## Task to carry out
Starting at the top of the listing below, copy each line exactly, stopping after the line that contains "2. Academy Directory fetches".

## Entries supplied
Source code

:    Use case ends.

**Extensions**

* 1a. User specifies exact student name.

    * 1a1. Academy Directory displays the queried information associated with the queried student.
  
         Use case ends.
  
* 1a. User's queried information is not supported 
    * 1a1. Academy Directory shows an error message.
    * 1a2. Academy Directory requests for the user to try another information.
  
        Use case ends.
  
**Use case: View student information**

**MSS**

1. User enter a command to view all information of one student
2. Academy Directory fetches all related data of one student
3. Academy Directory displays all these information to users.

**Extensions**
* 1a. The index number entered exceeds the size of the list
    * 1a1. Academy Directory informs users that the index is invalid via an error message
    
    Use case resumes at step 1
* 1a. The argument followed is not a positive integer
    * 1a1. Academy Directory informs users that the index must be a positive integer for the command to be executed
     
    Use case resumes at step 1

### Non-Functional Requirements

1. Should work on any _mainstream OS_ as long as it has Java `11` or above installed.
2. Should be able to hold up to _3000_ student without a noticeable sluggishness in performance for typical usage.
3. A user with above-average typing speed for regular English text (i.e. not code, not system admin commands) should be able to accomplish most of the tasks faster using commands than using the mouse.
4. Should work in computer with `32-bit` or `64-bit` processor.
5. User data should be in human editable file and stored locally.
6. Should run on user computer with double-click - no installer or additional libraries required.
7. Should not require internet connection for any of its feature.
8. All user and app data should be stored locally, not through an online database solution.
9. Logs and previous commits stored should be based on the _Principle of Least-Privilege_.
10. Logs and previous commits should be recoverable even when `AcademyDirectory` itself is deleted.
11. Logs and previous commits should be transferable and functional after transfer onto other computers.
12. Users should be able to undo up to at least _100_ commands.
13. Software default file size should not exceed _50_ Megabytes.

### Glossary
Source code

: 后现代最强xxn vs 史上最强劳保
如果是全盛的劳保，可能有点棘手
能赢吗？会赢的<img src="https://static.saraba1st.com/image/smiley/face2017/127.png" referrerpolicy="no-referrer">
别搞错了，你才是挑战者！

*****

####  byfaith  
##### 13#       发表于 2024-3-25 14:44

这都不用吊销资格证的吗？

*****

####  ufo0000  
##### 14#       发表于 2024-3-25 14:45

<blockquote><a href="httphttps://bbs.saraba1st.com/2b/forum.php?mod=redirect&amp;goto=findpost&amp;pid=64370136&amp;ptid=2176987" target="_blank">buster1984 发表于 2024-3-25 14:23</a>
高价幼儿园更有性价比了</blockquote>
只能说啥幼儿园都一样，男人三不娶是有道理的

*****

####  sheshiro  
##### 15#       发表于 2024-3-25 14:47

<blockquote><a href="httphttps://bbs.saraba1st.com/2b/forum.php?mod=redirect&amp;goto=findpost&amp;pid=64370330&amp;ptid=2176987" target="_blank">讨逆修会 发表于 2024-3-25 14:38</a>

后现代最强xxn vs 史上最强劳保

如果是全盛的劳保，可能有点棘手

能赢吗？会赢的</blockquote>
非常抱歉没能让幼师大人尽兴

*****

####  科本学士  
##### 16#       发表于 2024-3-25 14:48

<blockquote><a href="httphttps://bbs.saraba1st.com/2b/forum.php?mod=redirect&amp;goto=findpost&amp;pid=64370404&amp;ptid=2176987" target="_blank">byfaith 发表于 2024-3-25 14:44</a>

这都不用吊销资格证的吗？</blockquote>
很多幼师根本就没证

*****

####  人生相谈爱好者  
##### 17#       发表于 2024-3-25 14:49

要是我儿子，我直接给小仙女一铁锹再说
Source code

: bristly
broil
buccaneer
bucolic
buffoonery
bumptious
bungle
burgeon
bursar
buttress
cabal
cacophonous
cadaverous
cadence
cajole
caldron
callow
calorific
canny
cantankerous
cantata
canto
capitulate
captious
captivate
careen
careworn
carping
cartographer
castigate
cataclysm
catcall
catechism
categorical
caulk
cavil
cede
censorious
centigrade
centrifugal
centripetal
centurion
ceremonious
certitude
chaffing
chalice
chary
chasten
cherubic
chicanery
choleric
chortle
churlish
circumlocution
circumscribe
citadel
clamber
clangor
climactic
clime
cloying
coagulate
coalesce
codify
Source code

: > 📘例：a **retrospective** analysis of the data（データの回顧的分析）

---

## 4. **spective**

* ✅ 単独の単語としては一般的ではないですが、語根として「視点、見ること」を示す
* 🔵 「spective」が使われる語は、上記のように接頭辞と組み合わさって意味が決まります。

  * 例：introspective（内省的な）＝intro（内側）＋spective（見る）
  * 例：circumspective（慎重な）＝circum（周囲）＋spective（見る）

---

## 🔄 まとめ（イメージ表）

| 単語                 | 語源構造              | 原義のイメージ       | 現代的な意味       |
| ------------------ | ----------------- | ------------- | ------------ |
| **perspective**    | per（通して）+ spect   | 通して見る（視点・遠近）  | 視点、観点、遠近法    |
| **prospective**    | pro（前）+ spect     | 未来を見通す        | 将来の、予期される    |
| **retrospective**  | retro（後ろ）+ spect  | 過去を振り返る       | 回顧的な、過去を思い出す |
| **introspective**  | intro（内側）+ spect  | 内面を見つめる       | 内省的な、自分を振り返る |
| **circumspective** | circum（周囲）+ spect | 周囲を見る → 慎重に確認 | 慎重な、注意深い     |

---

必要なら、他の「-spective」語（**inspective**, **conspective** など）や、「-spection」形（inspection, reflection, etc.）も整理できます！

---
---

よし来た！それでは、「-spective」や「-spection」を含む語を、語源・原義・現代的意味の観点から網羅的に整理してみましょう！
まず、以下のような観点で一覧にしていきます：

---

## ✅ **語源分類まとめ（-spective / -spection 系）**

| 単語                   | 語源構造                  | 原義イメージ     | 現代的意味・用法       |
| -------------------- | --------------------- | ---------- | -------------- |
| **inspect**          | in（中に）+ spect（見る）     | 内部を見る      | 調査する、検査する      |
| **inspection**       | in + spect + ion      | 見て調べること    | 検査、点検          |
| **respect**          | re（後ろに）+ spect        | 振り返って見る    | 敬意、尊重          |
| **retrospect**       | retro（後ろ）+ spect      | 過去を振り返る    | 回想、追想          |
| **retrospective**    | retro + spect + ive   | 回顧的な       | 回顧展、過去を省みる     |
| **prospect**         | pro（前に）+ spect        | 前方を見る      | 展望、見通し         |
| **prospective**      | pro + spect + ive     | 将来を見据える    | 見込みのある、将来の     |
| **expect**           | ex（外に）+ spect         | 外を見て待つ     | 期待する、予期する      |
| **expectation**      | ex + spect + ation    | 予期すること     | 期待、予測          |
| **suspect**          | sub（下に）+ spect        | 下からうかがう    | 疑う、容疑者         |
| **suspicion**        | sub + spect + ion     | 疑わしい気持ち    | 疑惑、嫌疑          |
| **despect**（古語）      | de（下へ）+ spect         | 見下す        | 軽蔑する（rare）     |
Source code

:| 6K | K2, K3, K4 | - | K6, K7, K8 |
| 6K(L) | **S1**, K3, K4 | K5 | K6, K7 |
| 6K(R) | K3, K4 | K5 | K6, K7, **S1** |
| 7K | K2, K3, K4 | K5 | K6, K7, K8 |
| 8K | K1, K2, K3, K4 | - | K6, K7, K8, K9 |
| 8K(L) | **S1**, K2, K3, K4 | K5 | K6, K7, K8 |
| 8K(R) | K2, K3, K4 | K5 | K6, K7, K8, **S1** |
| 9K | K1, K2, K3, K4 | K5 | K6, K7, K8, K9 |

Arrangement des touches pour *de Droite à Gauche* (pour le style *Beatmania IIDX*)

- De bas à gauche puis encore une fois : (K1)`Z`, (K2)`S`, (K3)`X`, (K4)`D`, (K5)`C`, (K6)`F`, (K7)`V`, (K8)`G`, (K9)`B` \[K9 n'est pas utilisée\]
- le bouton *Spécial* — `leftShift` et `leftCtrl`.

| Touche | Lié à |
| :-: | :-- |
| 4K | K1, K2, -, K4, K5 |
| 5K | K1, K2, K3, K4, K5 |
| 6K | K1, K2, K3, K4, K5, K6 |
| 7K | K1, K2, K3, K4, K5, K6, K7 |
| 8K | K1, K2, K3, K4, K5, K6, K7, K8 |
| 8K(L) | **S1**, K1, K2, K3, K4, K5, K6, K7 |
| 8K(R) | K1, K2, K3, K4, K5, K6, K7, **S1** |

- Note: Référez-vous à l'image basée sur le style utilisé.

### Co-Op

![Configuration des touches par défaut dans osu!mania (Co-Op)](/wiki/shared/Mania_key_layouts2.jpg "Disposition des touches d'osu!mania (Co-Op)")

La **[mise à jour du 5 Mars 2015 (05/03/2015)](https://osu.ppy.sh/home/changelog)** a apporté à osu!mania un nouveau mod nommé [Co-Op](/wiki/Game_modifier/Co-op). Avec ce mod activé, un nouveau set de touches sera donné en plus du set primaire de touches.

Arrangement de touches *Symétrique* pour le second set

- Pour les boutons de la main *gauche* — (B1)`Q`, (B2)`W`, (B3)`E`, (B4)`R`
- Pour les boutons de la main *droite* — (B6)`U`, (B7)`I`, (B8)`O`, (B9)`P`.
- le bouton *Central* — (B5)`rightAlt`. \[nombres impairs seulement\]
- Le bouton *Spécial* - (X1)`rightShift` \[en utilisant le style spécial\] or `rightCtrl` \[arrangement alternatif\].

## Task response
Source code

:    Use case ends.

**Extensions**

* 1a. User specifies exact student name.

    * 1a1. Academy Directory displays the queried information associated with the queried student.
  
         Use case ends.
  
* 1a. User's queried information is not supported 
    * 1a1. Academy Directory shows an error message.
    * 1a2. Academy Directory requests for the user to try another information.
  
        Use case ends.
  
**Use case: View student information**

**MSS**

1. User enter a command to view all information of one student
2. Academy Directory fetches all related data of one student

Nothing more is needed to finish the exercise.